Every parent wants to help their child to become the best they possibly can. In the United States, we have been sold a bill of goods that includes higher formal education. Therefore, it is very important for most parents to want to see that their child receives a higher formal education. With education costs constantly rising, student loans have become very important in obtaining higher formal education. Should you co-sign for your child on a student loan?
Implications for You to Co-sign a Student Loan
Co-signing any note for anyone is a serious matter. It means you are guaranteeing to pay 100% of the loan if for any reason the person or persons you co-signed for defaults on their payments.
The implication to co-sign a student loan means that if your child defaults on the loan, the lending institution can come after you for the balance of the loan including interest, fees, and penalties. You can work out payments on the loan if the institution will allow you to do so, or they can ask for 100% payment of the loan on demand.

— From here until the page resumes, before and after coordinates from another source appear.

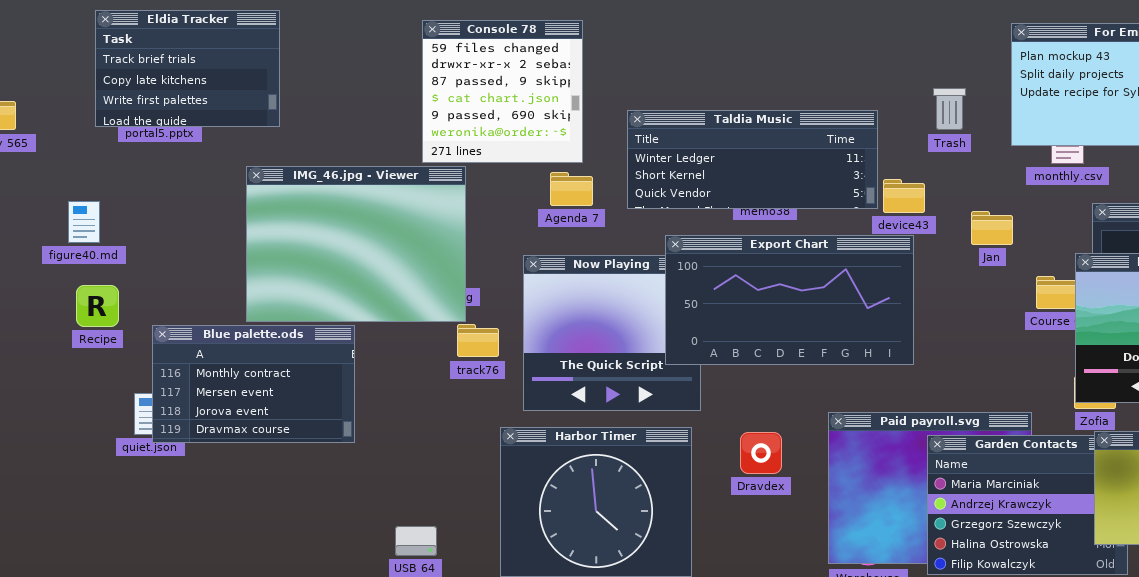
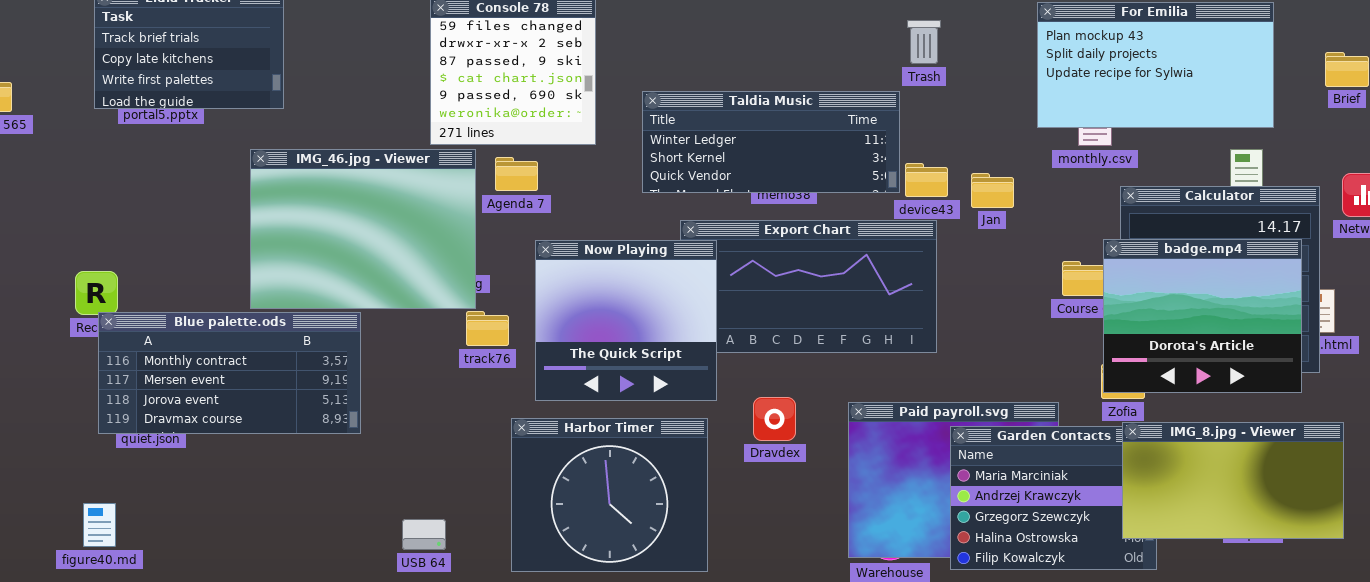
Trash: [933,88,966,130] -> [907,20,941,64], moved
Agenda 7: [550,172,593,206] -> [495,157,538,191], moved
figure40.md: [68,201,100,243] -> [83,503,116,547], moved
Jan: [971,211,1013,245] -> [971,173,1014,208], moved
Now Playing: [523,255,701,411] -> [535,240,717,401], raised
Blue palette.ods: [152,325,355,443] -> [98,312,361,434], resized
Dravdex: [740,432,782,474] -> [753,397,796,441], moved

If you cannot agree to terms with the lending institution on the student loan you co-sign, the lending institution has the right to go through the legal constraints of collection. Although a student loan can not be discharged by filing for bankruptcy protection, a lending institution will still have to go through a court of law to get a judgment against you or to garnish your wages if you live within a state that allows such.
Unless you have a legitimate hardship case, the student loan debt is a debt that will follow you as a co-signer until the debt is paid in full or until your life has ended, whichever comes first. A hardship case is when you have qualifying financial hardships where you cannot possibly pay off the student loan in your lifetime. The process for determining a hardship exemption is usually determined within the bankruptcy process. It is very hard to do.

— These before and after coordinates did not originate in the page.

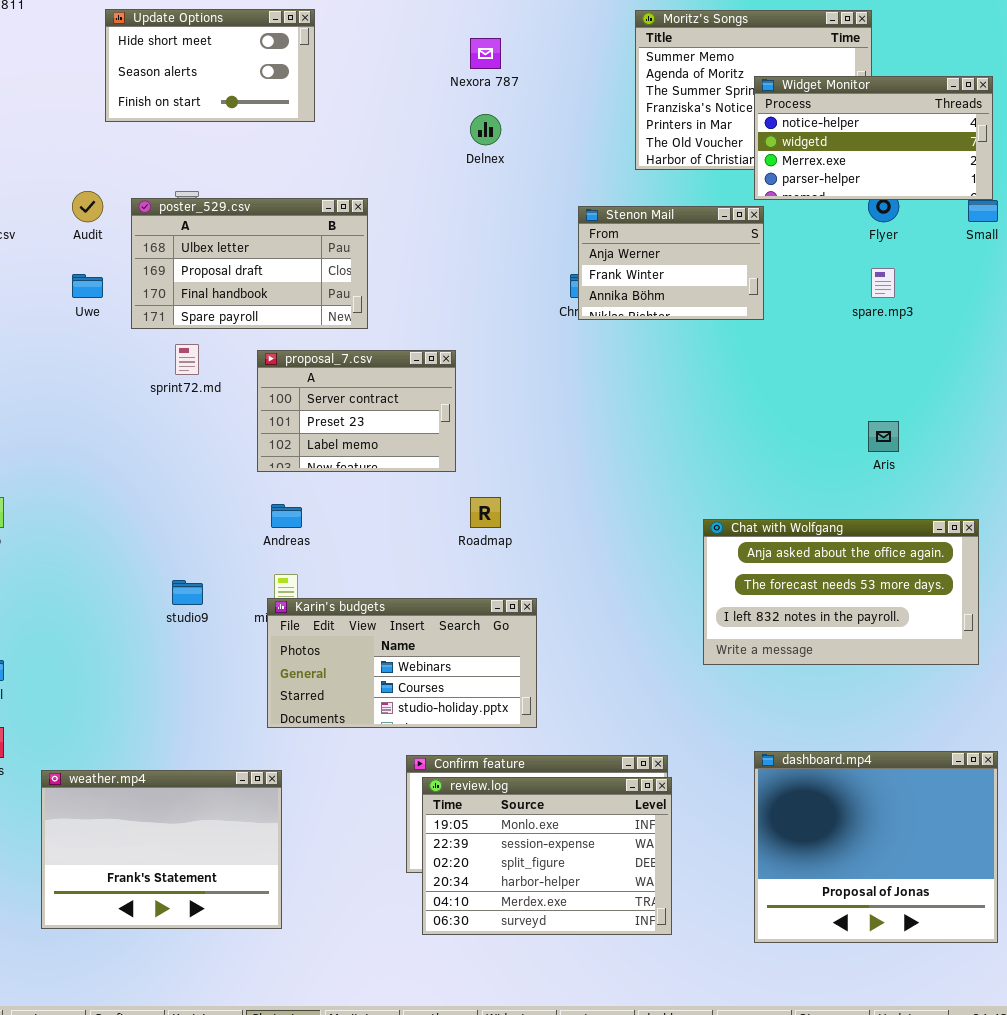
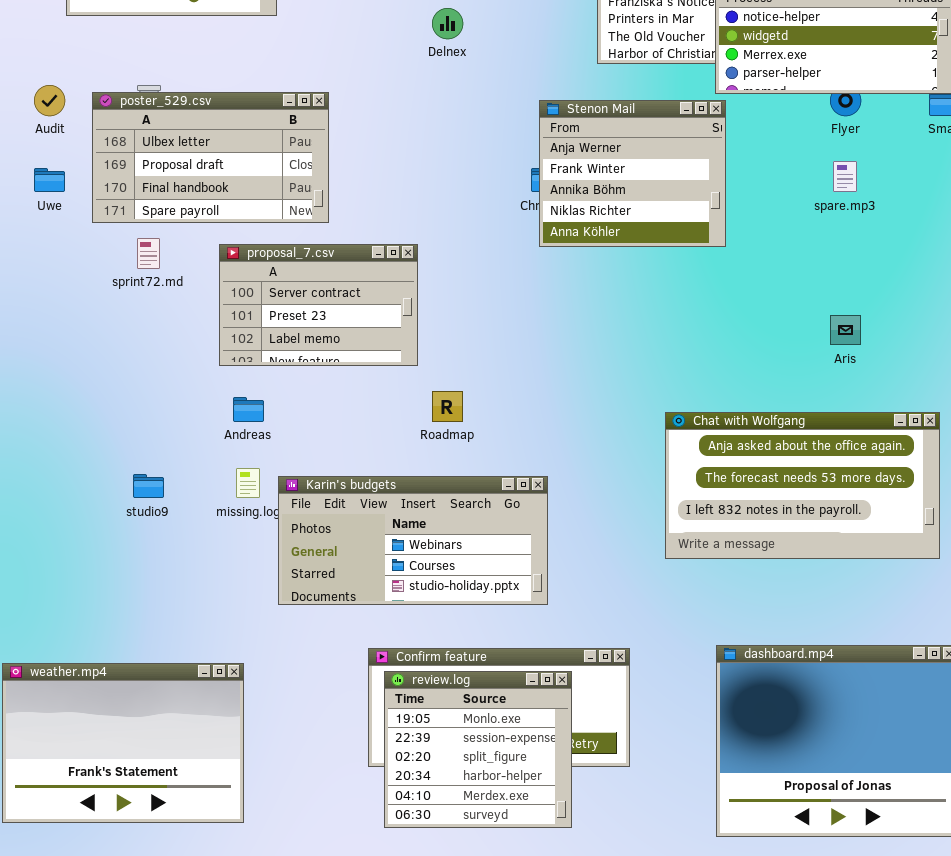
Stenon Mail: [578,206,764,320] -> [539,100,726,247], resized
Karin's budgets: [267,598,537,728] -> [278,476,548,605], moved
review.log: [422,777,672,935] -> [384,671,572,828], resized

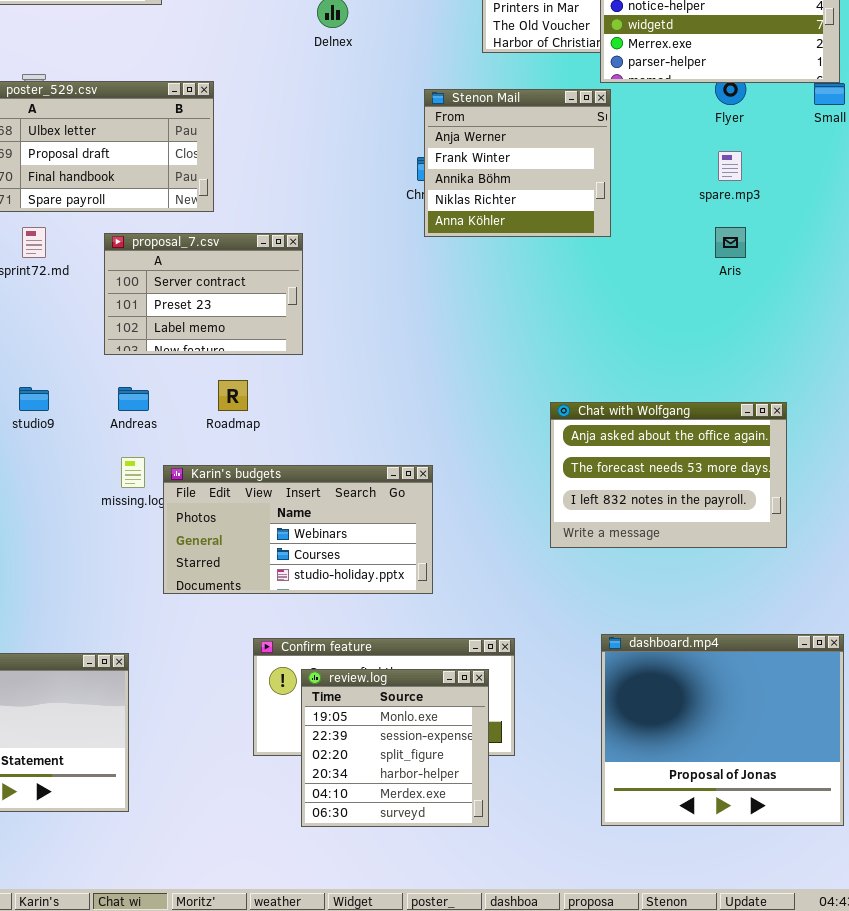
Aris: [830,315,861,345] -> [715,227,746,258], moved
Roadmap: [432,391,463,422] -> [218,380,248,411], moved
Chat with Wolfgang: [665,412,940,559] -> [550,402,787,548], resized
studio9: [133,474,164,498] -> [19,387,49,411], moved
review.log: [384,671,572,828] -> [301,669,489,827], moved

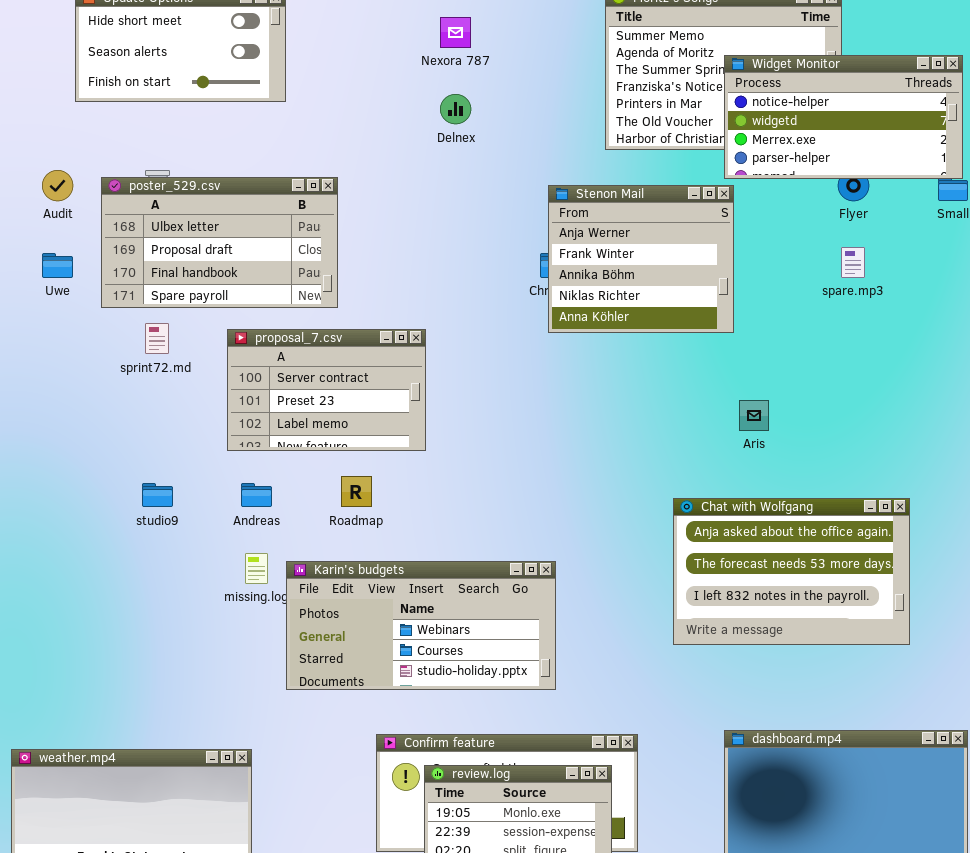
Aris: [715,227,746,258] -> [739,400,769,431], moved

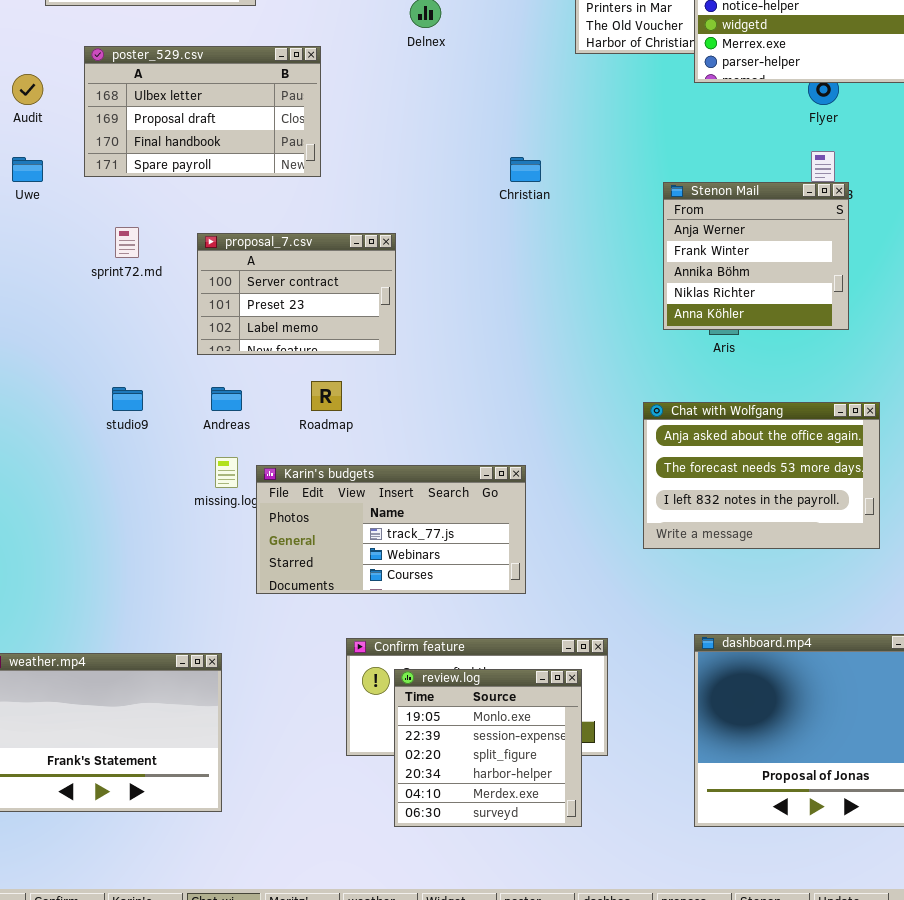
poster_529.csv: [101,177,338,308] -> [84,46,321,177], moved
Stenon Mail: [548,185,734,333] -> [663,182,849,330], moved
Karin's budgets: [286,561,556,690] -> [256,465,526,594], scrolled up 1 row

Should You Co-sign for Your Child on a Student Loan?
It is probably never a good idea to co-sign for your child to receive a student loan. Why? If your child qualifies for a student loan, most government loans do not require a co-signer. Any private loans requiring a co-signer place you in a position to guarantee the future, something I have found a parent just cannot do.
Here is a personal testimony from the wife of a husband whose father co-signed his student loan. This testimony was provided on a bankruptcy forum website:
“Yesterday my husband received an email from his father saying that he will be suing him concerning a private student loan. Me and my husband had a chap 7 discharge 3 years ago and have since not really acquired anything of value or gained a substantial increase in income. My husband has a consolidated private student loan in the amount of $52k. The monthly payment is almost $500 a month, and the father has been paying half. The father recently decided to retire at 58 and doesn’t want to pay anymore. He said he found an attorney that is going to sue my husband for all the money he has paid towards this loan over the last several years and also have his name removed as cosigner on the loan. My husband has applied with the loan company to remove his dad as cosigner to avoid “bad blood”, but has been declined due to the bankruptcy and no assets to borrow against, and they also refuse to modify the monthly payment in any way.”
It is the opinion of this writer that the father will not be successful at a law suit to remove himself as co-signer unless he can prove a hardship case. That is why I think it is a bad idea to co-sign for your child’s student loan.